Anyway. One thing I forgot to mention about the whole bird flu thing - the 'bird flu is coming' talk was given by a woman who for much of the time wore one of the protective masks. So I sat there listening to a woman talk about bird flu while wearing what appeared to be a large, bright orange false beak, which wiggled as she talked. Possibly a form of protective colouration.

Luckily, she couldn't see me grinning - as I was behind my own false beak**. I later found out that our immunisation nurse has bought herself a portable generator and has stockpiled masks and canned food, in the style of Survivors. Good to see this being taken seriously.

Anyway, thanks for listening. Back to chew some foliage and stay out of everyone's way.
John

*Potassium of six point nine with ECG changes, creatinine of 360, INR of nine point six. To be fair, the potassium and creatinine had been high for a while, not helped by the ACE inhibitor.

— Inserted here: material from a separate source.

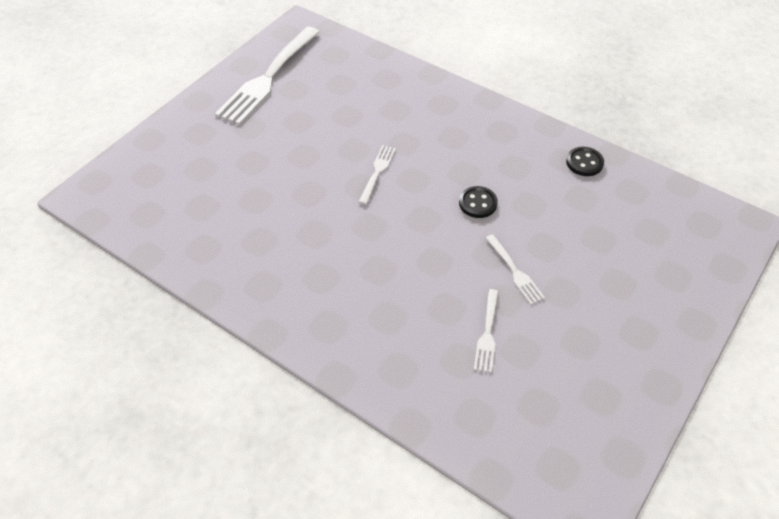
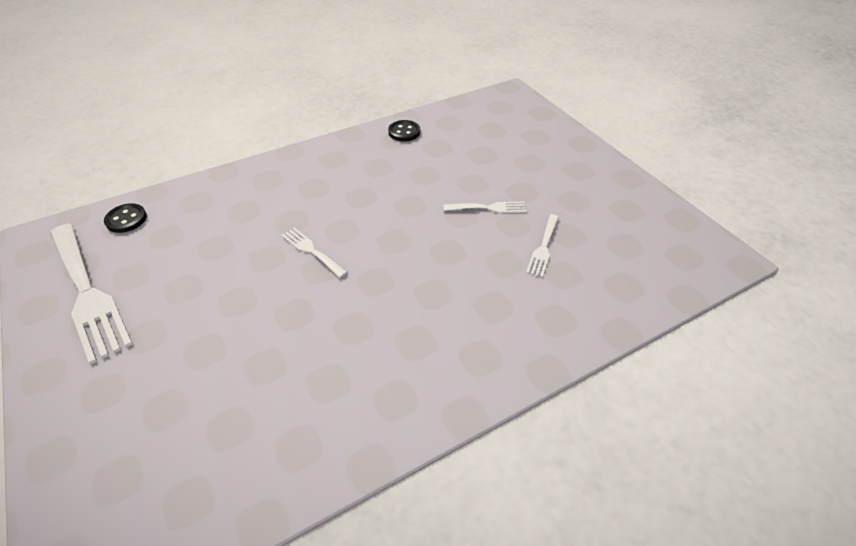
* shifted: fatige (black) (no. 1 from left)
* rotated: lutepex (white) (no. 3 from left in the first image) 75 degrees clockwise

**Sarah was disappointed that she was not measured for a beak, however, I did remind her that lying around the house we have a large number of (unpaid) bills. Bills... like beaks, geddit?

3 Comments:

Blogger Camilla said...

So what happened to poor Mr Addams? Did he get sorted out in the end?

5:02 AM  
Anonymous The Regional Support Clerk said...

We had the same discussion at work not so long ago. The theory behind it is that because we deal with the public we're going to be seeing a lot of infected people when this plague finally erupts. The lady sat there and rattled off a series of facts and figures and quoted various sources, all the time ignoring me when I asked how many people worldwide have died of bird flu and aren't we more likely to catch something as common as Cholera, Bubonic Plague or even Ebola.

Nope, we're the front line and now we're equipped to deal with it. We'll have to serve the public wearing dust masks, again I was ignored when I suggested that perhaps we should do that now due to the reek factor of some of the people who come in. More of us will be staying home. We won't be immunized though and if we get it then we have to make sure we're over it before our sick days run out. It's all good.

What really amazed me is that the Federal Government have spent over $30,000,000 already to combat a disease that isn't likely to ever reach our shores.

Wish we had your beaks though. All we got was a handout (and, in my case, glaring looks and an outright "Shut up and stop asking me questions I don't have the answers for!").

8:30 PM  
Anonymous foilwoman said...

Not to light a fire under you or anything, but BJ, old buddy, old pal, it may be March 26 here, but I believe it is March 27 there (in Oz). Please, it has been seven days since your last post. You have a loyal public. And me, of course. Move the cat off the keyboard and write something. Please.